To say the San Antonio Express-News (SAEN) Arts writer Debra Martin shows her liberal moral values in her latest review of the play "Book of Mormon" is an understatement. The play, like Corpus Christi is irreverent, vulgar, blasphemous, and mocks the religious view of over 16 million people, but the Martin compliments it.
Martin writes, The musical is a politically incorrect story of a couple of mismatched Mormon elders, and the show includes some breathtakingly profane numbers. Profanity is breathtaking to her?
She goes on to point out that liberal New York Times critic Ben Brantley described the play "blasphemous, scurrilous and more foul-mouthed than David Mamet on a blue streak". Martin even celebrates one song that she admits "cannot be quoted in a family newspaper."
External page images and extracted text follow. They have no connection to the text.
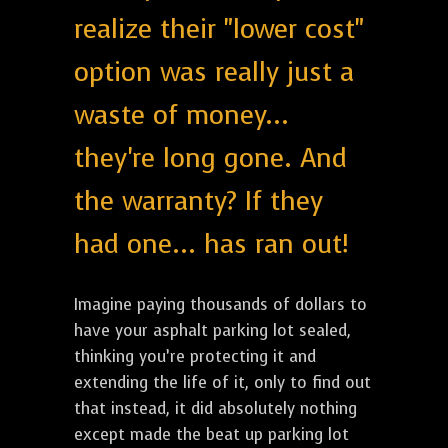
realize their "lower cost"
option was really just a
waste of money...
they're long gone. And
the warranty? If they
had one... has ran out!
Imagine paying thousands of dollars to
have your asphalt parking lot sealed,
thinking you’re protecting it and
extending the life of it, only to find out
that instead, it did absolutely nothing
except made the beat up parking lot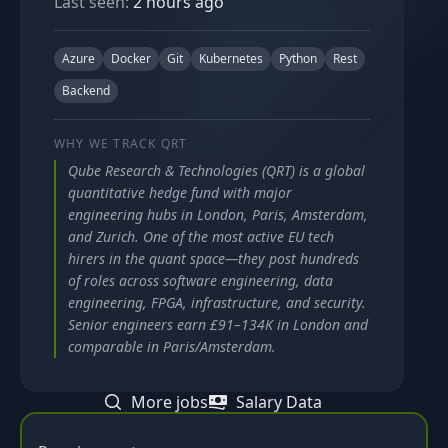
Last seen:
2 hours ago
Azure
Docker
Git
Kubernetes
Python
Rest
Backend
WHY WE TRACK
QRT
Qube Research & Technologies (QRT) is a global
quantitative hedge fund with major
engineering hubs in London, Paris, Amsterdam,
and Zurich. One of the most active EU tech
hirers in the quant space—they post hundreds
of roles across software engineering, data
engineering, FPGA, infrastructure, and security.
Senior engineers earn £91–134K in London and
comparable in Paris/Amsterdam.
More jobs
Salary Data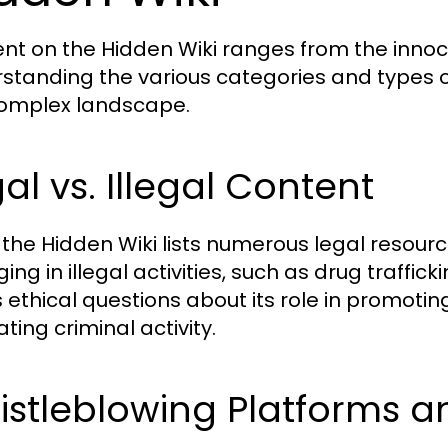
nt on the Hidden Wiki ranges from the innocu
standing the various categories and types o
complex landscape.
al vs. Illegal Content
 the Hidden Wiki lists numerous legal resource
ng in illegal activities, such as drug traffic
s ethical questions about its role in promoti
tating criminal activity.
stleblowing Platforms a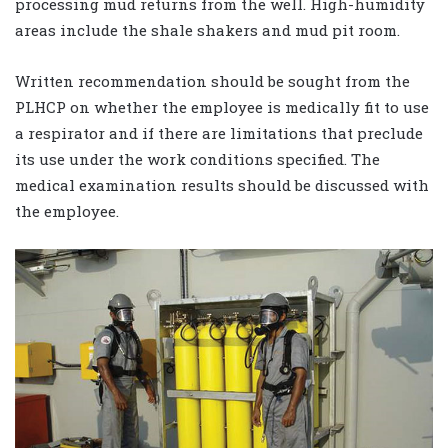
processing mud returns from the well. High-humidity
areas include the shale shakers and mud pit room.
Written recommendation should be sought from the
PLHCP on whether the employee is medically fit to use
a respirator and if there are limitations that preclude
its use under the work conditions specified. The
medical examination results should be discussed with
the employee.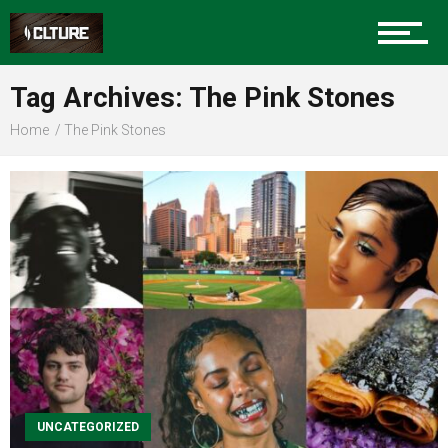
Sports
Tag Archives: The Pink Stones
Home
The Pink Stones
Community
Food
Entertainment
Advertise
UNCATEGORIZED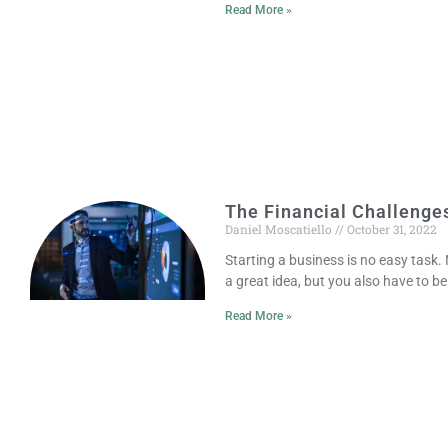
Read More »
The Financial Challenge
Daniel Moscatiello
October 31, 2022
Starting a business is no easy task
a great idea, but you also have to be
Read More »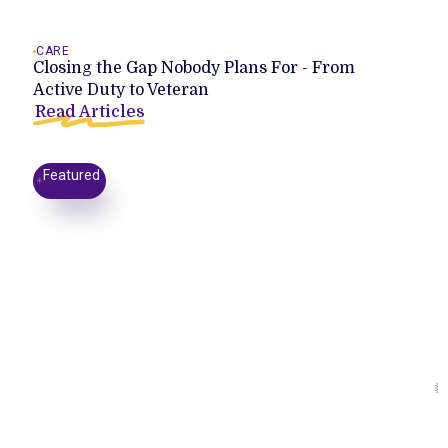
CARE
Closing the Gap Nobody Plans For - From
Active Duty to Veteran
Read Articles
Featured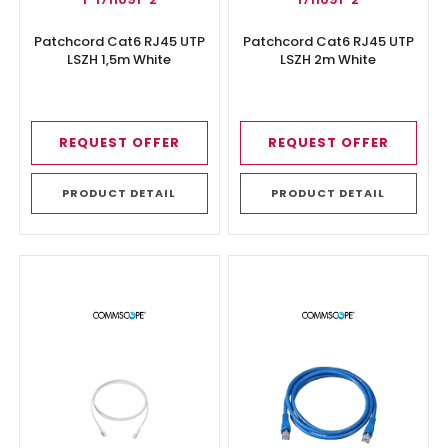
Patchcord Cat6 RJ45 UTP
Patchcord Cat6 RJ45 UTP
LSZH 1,5m White
LSZH 2m White
REQUEST OFFER
REQUEST OFFER
PRODUCT DETAIL
PRODUCT DETAIL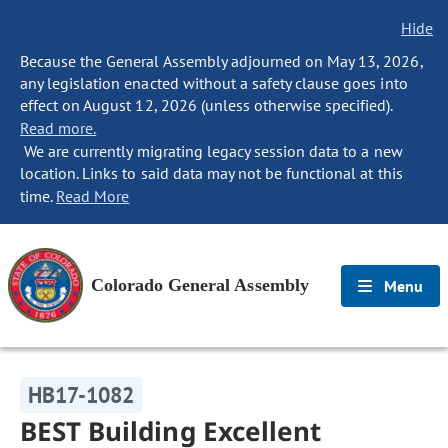
Hide
Because the General Assembly adjourned on May 13, 2026,
any legislation enacted without a safety clause goes into
effect on August 12, 2026 (unless otherwise specified).
Read more.
We are currently migrating legacy session data to a new
location. Links to said data may not be functional at this
time.
Read More
Colorado General Assembly
Menu
HB17-1082
BEST Building Excellent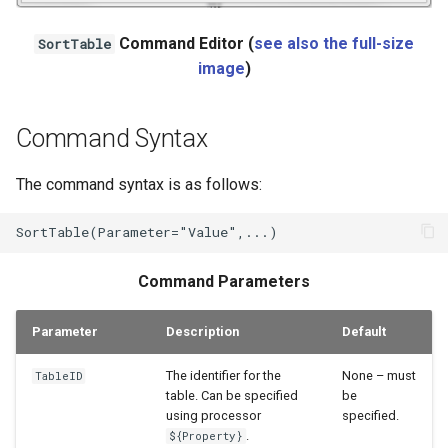
Ensemble
Command Editor (
see also the full-size
SortTable
image
)
NWSRFS FS5Files
Plugin
Command Syntax
RCC ACIS
The command syntax is as follows:
ReclamationHDB
ReclamationPisces
Command Parameters
RiversideDB
Parameter
Description
Default
RiverWare
The identifier for the
None – must
TableID
table. Can be specified
be
SHEF
using processor
specified.
.
${Property}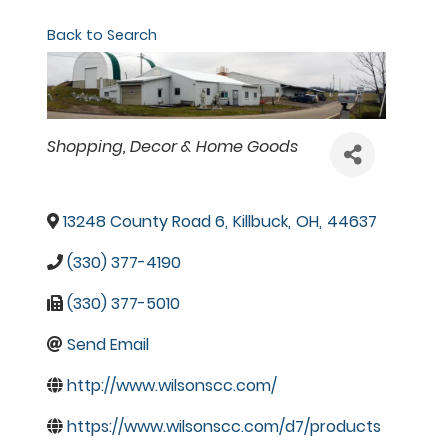
Back to Search
Categories
Shopping
Decor & Home Goods
13248 County Road 6
,
Killbuck
,
OH
,
44637
(330) 377-4190
(330) 377-5010
Send Email
http://www.wilsonscc.com/
https://www.wilsonscc.com/d7/products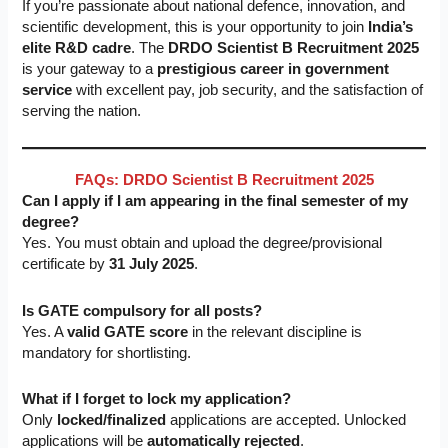
If you’re passionate about national defence, innovation, and
scientific development, this is your opportunity to join
India’s
elite R&D cadre
. The
DRDO Scientist B Recruitment 2025
is your gateway to a
prestigious career in government
service
with excellent pay, job security, and the satisfaction of
serving the nation.
FAQs: DRDO Scientist B Recruitment 2025
Can I apply if I am appearing in the final semester of my
degree?
Yes. You must obtain and upload the degree/provisional
certificate by
31 July 2025
.
Is GATE compulsory for all posts?
Yes. A
valid GATE score
in the relevant discipline is
mandatory for shortlisting.
What if I forget to lock my application?
Only
locked/finalized
applications are accepted. Unlocked
applications will be
automatically rejected
.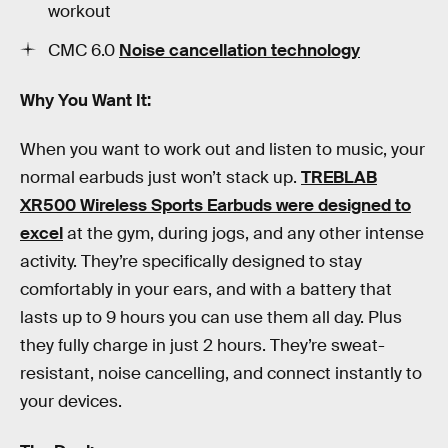
workout
CMC 6.0
Noise cancellation technology
Why You Want It:
When you want to work out and listen to music, your
normal earbuds just won’t stack up.
TREBLAB
XR500 Wireless Sports Earbuds were designed to
excel
at the gym, during jogs, and any other intense
activity. They’re specifically designed to stay
comfortably in your ears, and with a battery that
lasts up to 9 hours you can use them all day. Plus
they fully charge in just 2 hours. They’re sweat-
resistant, noise cancelling, and connect instantly to
your devices.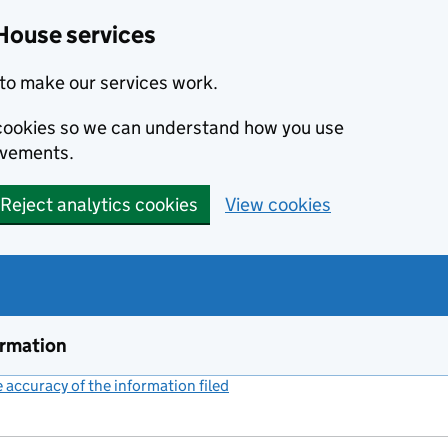
House services
to make our services work.
s cookies so we can understand how you use
ovements.
Reject analytics cookies
View cookies
ormation
accuracy of the information filed
(link opens a new window)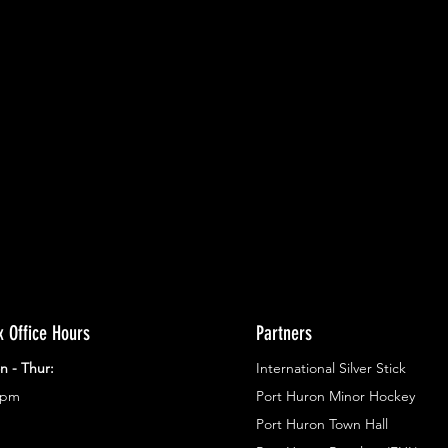
ents.
g in
x Office Hours
Partners
n - Thur:
International Silver Stick
3pm
Port Huron Minor Hockey
Port Huron Town Hall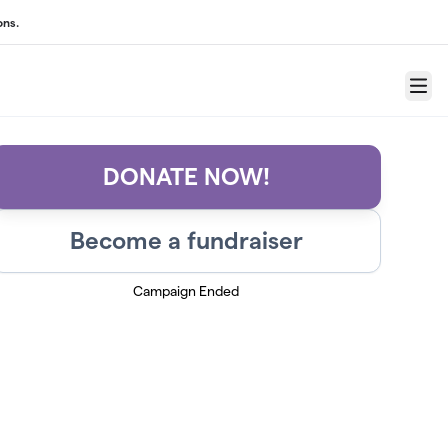
ons.
Menu
DONATE NOW!
Become a fundraiser
Campaign Ended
Do these art critics really consider profanity and blaspheme artful entertainment?
While the review has a liberal bias, the problem is with the SAEN editors who support this type of journalism. Compare Martin's comments about this vulgar play that mocks a religion to the reports by the SA Express in 2013 regarding former city council woman Elisa Chan's personal (and private) comments of homosexuality. The SAEN demanded Chan's resignation, but applauds vulgarity and profanity.
It is certain the SAEN would never report a play or speech that mocked liberal attitudes and behavior in the same serendipitous manner. Imagine how they would report a play that mocked abortion on demand, cross-dressing, illegal immigration, and Black-Lives-Matter.
The local and national media's double standard is obvious more each day as it attacks and mocks religious belief in the name of free speech (for liberals, not for conservatives). Sadly, San Antonio, like the rest of Texas and the nation, has liberal news media that promotes profanity and vulgarity as acceptable entertainment.
A nation and society progress when the people have a moral compass and seeks after virtuous, lovely, or praiseworthy behavior. It regresses when it becomes permissive and immoral.